Oleoscience Volume 14, Issue 3

Development of Metabolically Engineered Yeast Strains for Efficient Ethanol Production from Lignocellulose

To build an energy and material secure future, a next generation of renewable fuels and bio-based chemicals produced from lignocellulosic biomass is required. Consolidated bioprocessing (CBP), which integrates enzyme production, saccharification and fermentation into a single process, is a promising strategy for effective production of bio-based materials. As a key technology for the development of recombinant cellulolytic microbial strains, cell surface engineering, which enables the display through genetic engineering of various types of functional proteins on microbial cell surfaces without loss of their function, is a promising tool reducing the requirement for cellulase addition, as cellulases can be displayed on the microbial cell surface. Regardless of the process used for the biomass hydrolysis, CBP-enabling microorganisms encounter a variety of toxic compounds released during biomass pretreatment that inhibit microbial growth and ethanol yield. Systems biology approaches including transcriptomics and metabolomics have been recently exploited to gain insight into the molecular and genetic traits involved in tolerance and adaptation to the fermentation inhibitors. A combination of a cell surface displayed enzyme system and an intracellular metabolic engineering system is a very effective approach to develop cells with novel fermentation ability for industrial applications.

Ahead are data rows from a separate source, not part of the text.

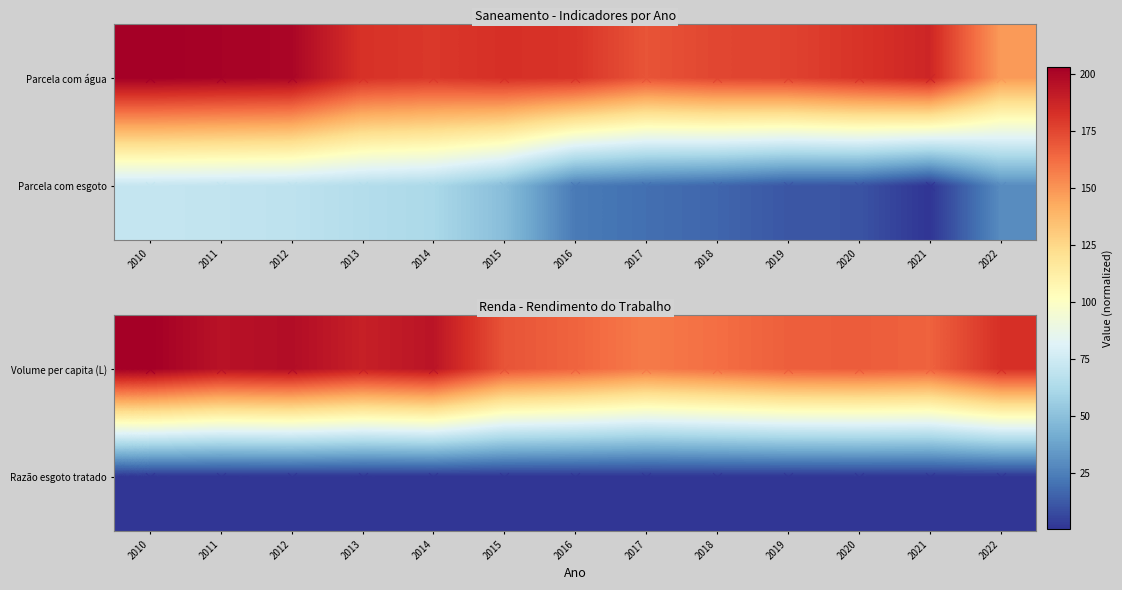

Is the value of Razão esgoto tratado at 2018 greater than the value of Volume per capita (L) at 2012?

No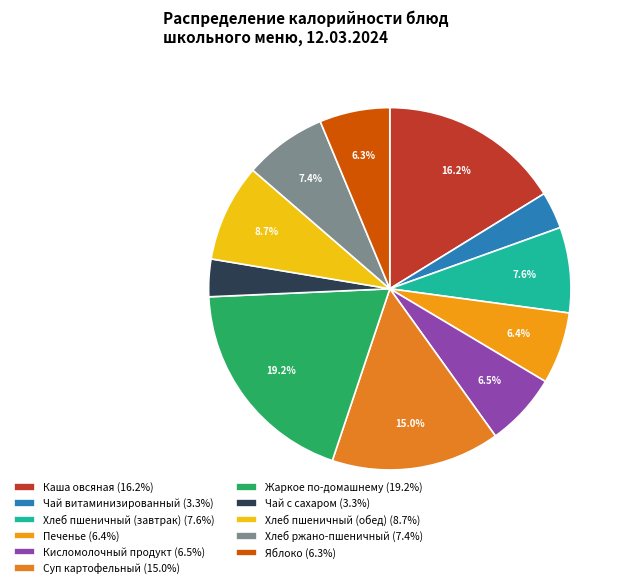

Is there any slice that represents more than half of the pie?

No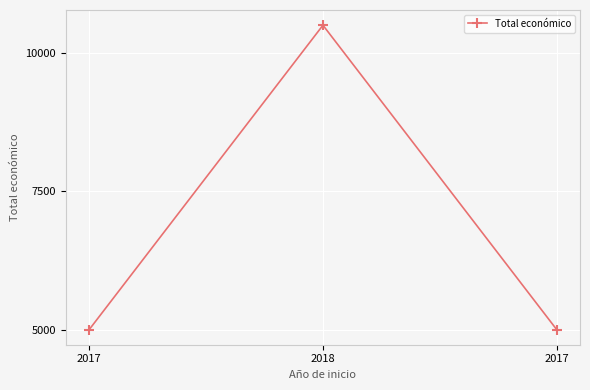

What is the label of the 3rd point from the left?

2017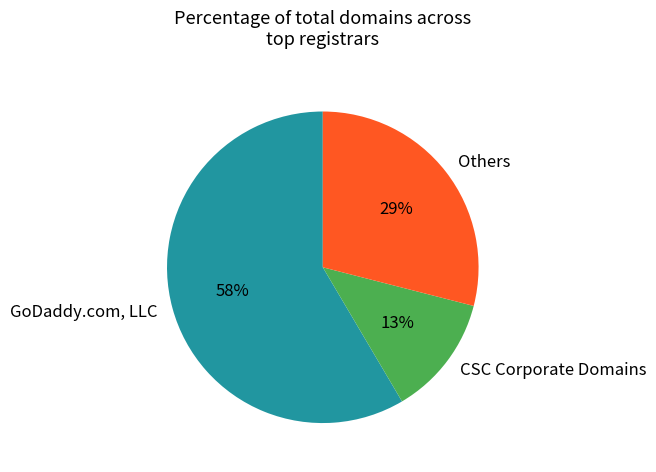

Between CSC Corporate Domains and GoDaddy.com, LLC, which is larger?

GoDaddy.com, LLC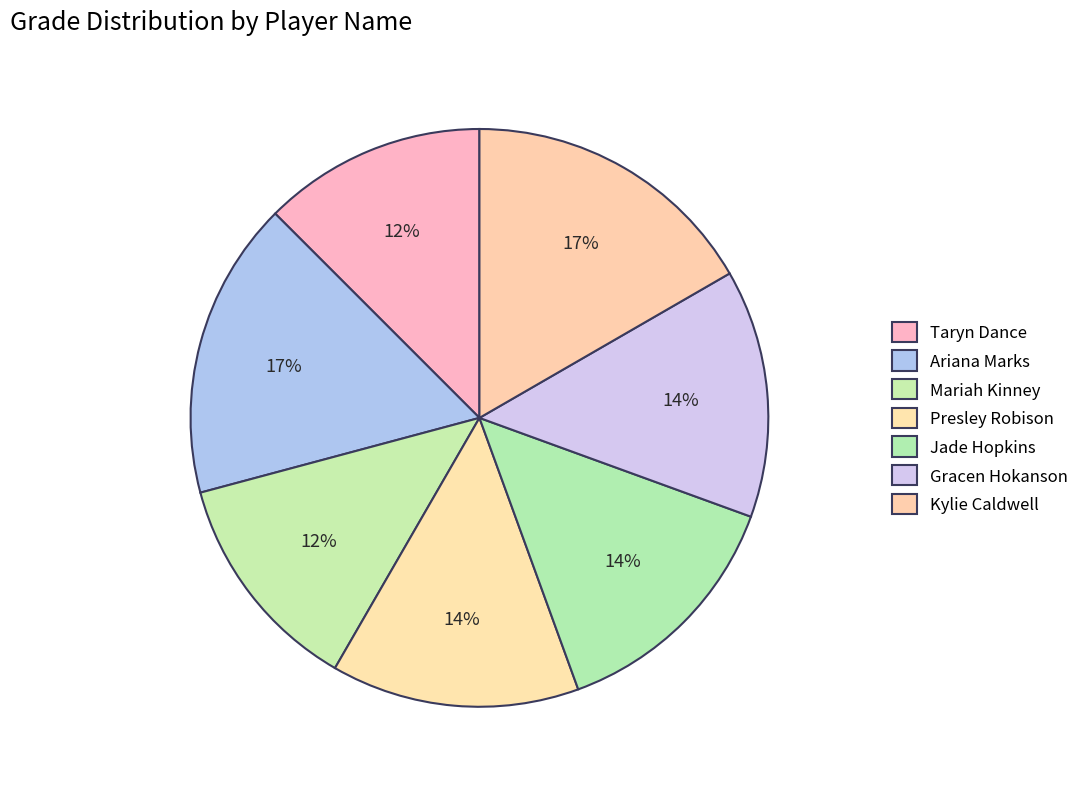

Is there a majority slice in this chart?

No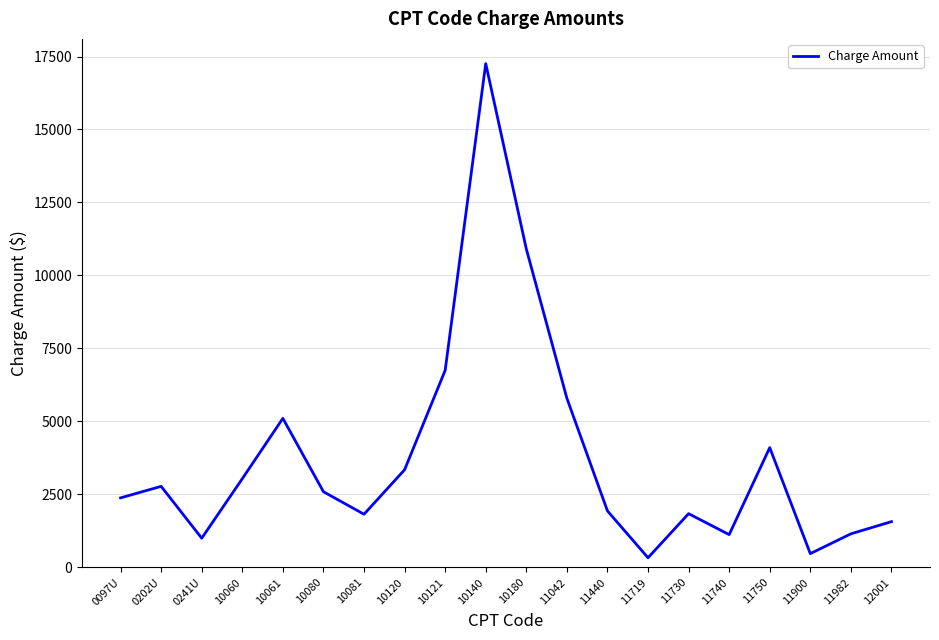

Where does the data first go above 2592?

0202U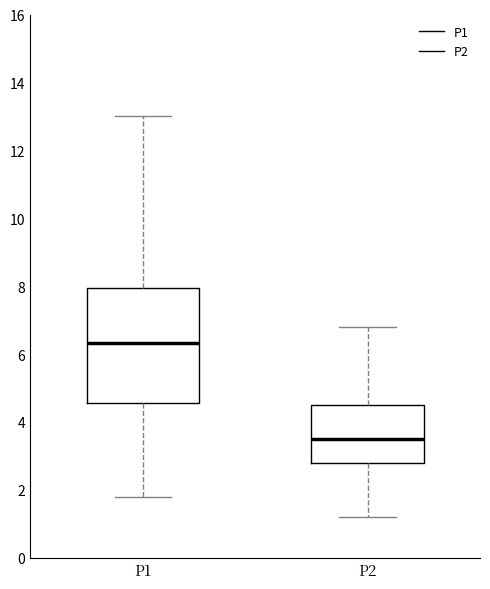

Which box's median line is the highest?

P1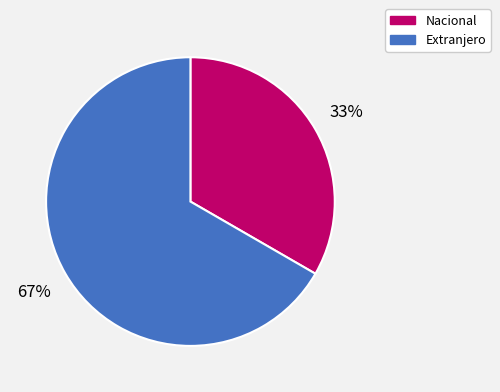

Is there any slice that represents more than half of the pie?

Yes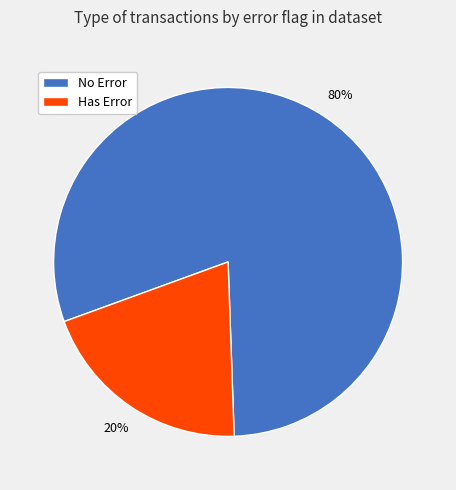

To the nearest percent, what is the difference between the largest and smallest slice percentages?

60%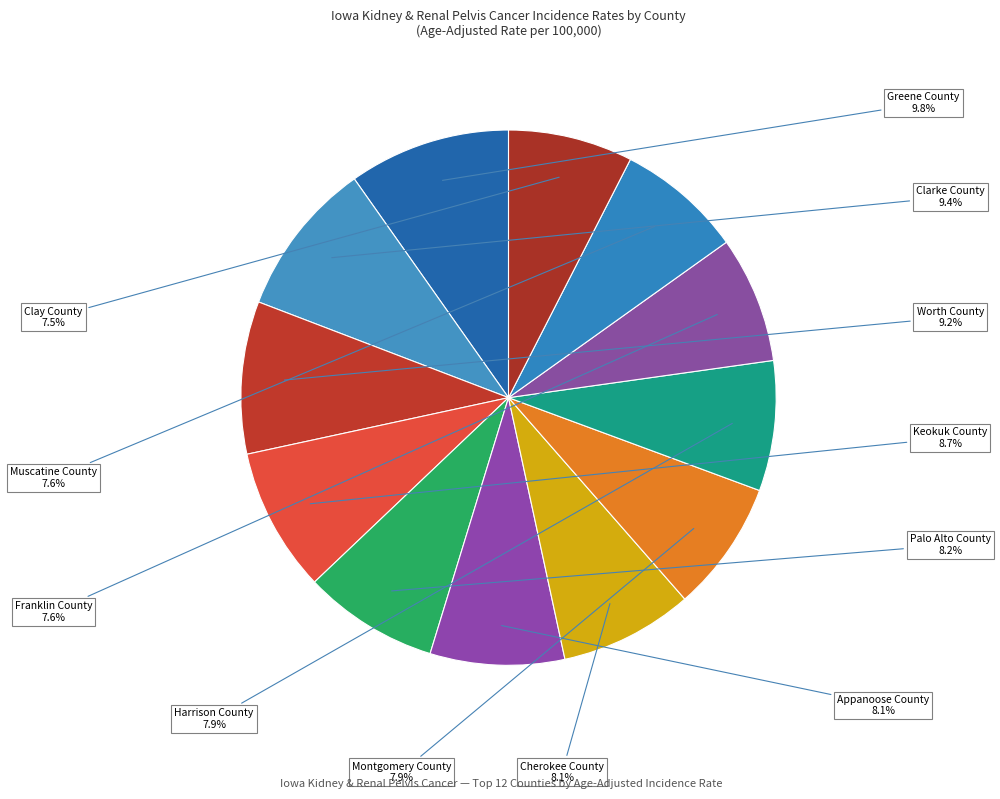

How many slices are in this pie chart?

12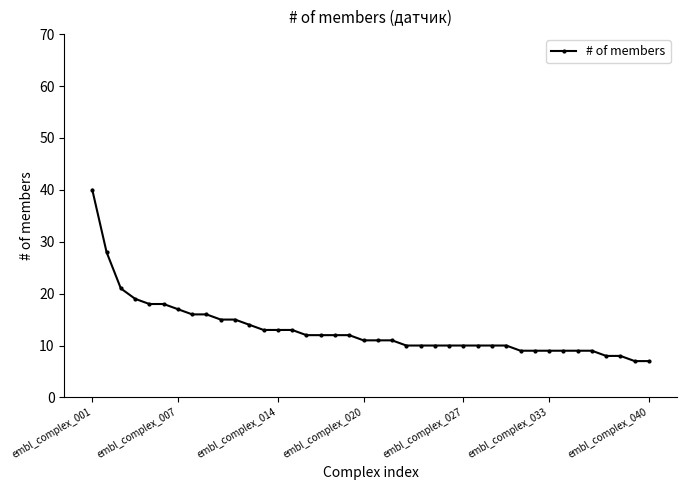

What is the minimum value shown in the chart?

7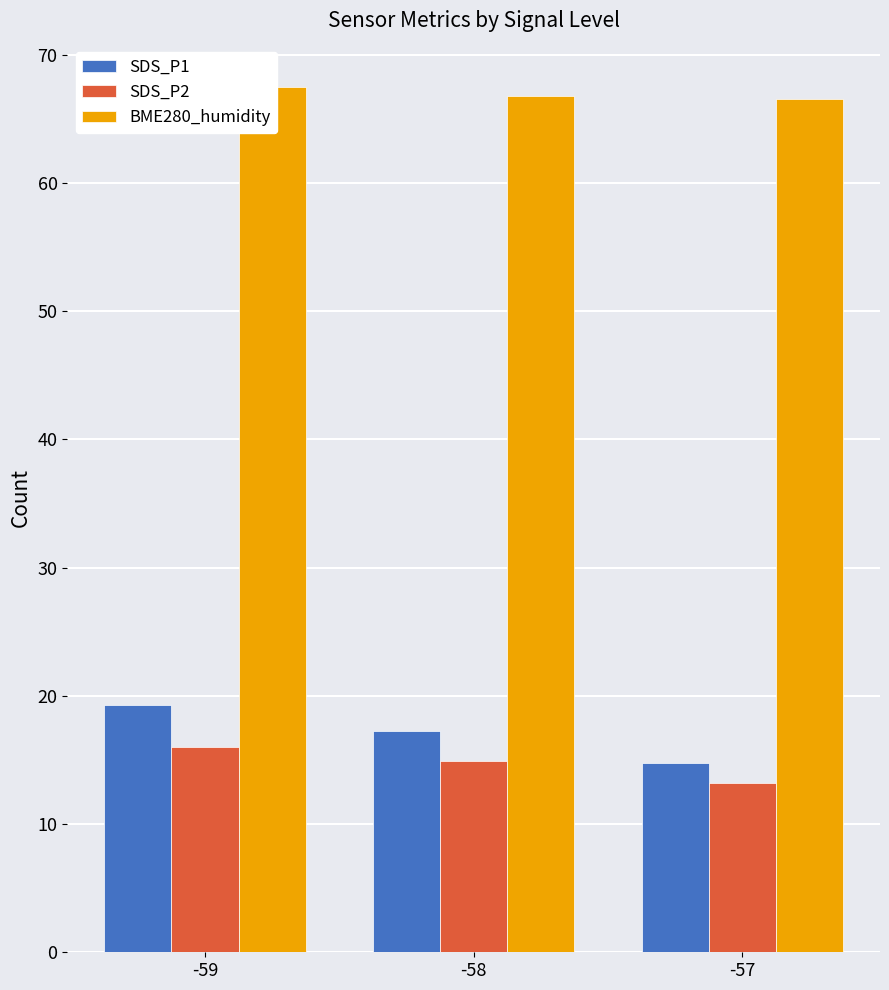

Does the chart contain any negative values?

No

Biopolymer Synthesis from Plant and Marine Biomass via Enzymatic Reactions

We Enzyme Research Team, RIKEN, investigate biopolymer synthesis from plant and marine biomass using enzyme, bacteria and plant as biocatalysts. Here, our recent updates on biosyntheses and material design of polyhydroxyalkanoate (PHA) are summarized. Also, future perspectives on biopolymer synthesis via enzymatic reactions of plant and/or cyanobacteria using carbon dioxide as carbon source are introduced at the end of this short review.

Recovery of Valuable Chemicals from Wood Biomass by Thermo-chemical Conversion

The logic and point for wood biomass utilization were surveyed, and then 3 kinds of pretreatment method developed by our group were introduced. In these methods, the direct saccharification is an efficient separation method by which cellulose fraction is saccharified with remaining lignin fraction as a solid. Next, we proposed a new method for converting thermo-chemically lignin fraction into valuable chemicals as a useful utilization of lignin. It was shown that only 3 organic acids (formic, acetic, and succinic acids) were successfully obtained in total yield of 45 wt% by oxidative decomposition of lignin for several minutes at 200°C in the presence of H₂O₂. Finally, a new method for direct conversion of wood biomass to chemicals was shown. The method was 2 step thermo-chemical processes of liquid phase oxidation by hydrogen peroxide and hydrothermal decomposition. Several kinds of valuable chemicals such as furfural and HMF were successfully recovered selectively in high yield by the oxidation with 0.5% H₂O₂ at 200°C and hydrothermal decomposition at 240°C. Thus, it was clearly shown that thermo-chemical conversion of wood biomass will be an attractive way to produce valuable chemicals.

Developing Trend of Biomass Plastics Based on Plant Oils

This account deals with developing trend of biomass plastics based on plant oils. Network polymers were obtained from epoxidized soybean and linseed oils by ring-opening polymerization or curing with acid anhydrides. The oil polymer composites were synthesized using cellulose fibers as filler, and their physical and thermal properties were improved in comparison with those of the oil polymers. A bio-based coating for roofs was developed from epoxidized plant oil-modified acrylic polyol. Bio-based polyols for polyurethane production were prepared using castor oil as starting material. Branched poly(lactic acid) bearing a castor oil core was used for preparation of the polyurethane form. It also acted as plasticizer and nucleating agent for biopolyesters such as poly(lactic acid) and poly(3-hydroxyalkanoate)s.

Development of New Bio-based Plastics from Non-edible Biomass

Recently, various bio-based plastics are developed from renewable resources. However, there are still many problems as physical and thermal properties, processability, productivity, utilization of edible materials as carbon sources for practical use of them. We report at first the approach of microbial synthesis of polyhydroxyalkanoates that are bio-based and biodegradable polyesters by using not only from pure plant oils but also from non-edible oils and waste edible oils. Furthermore, the synthesis and characterization of xylan ester derivatives and their application as a nucleating agent for poly(lactic acid) are described. At the last part, polycondensation of caffeic acid, that is a plant-derived aromatic compound, was performed with the aim of developing novel heat-resistant bio-based plastics.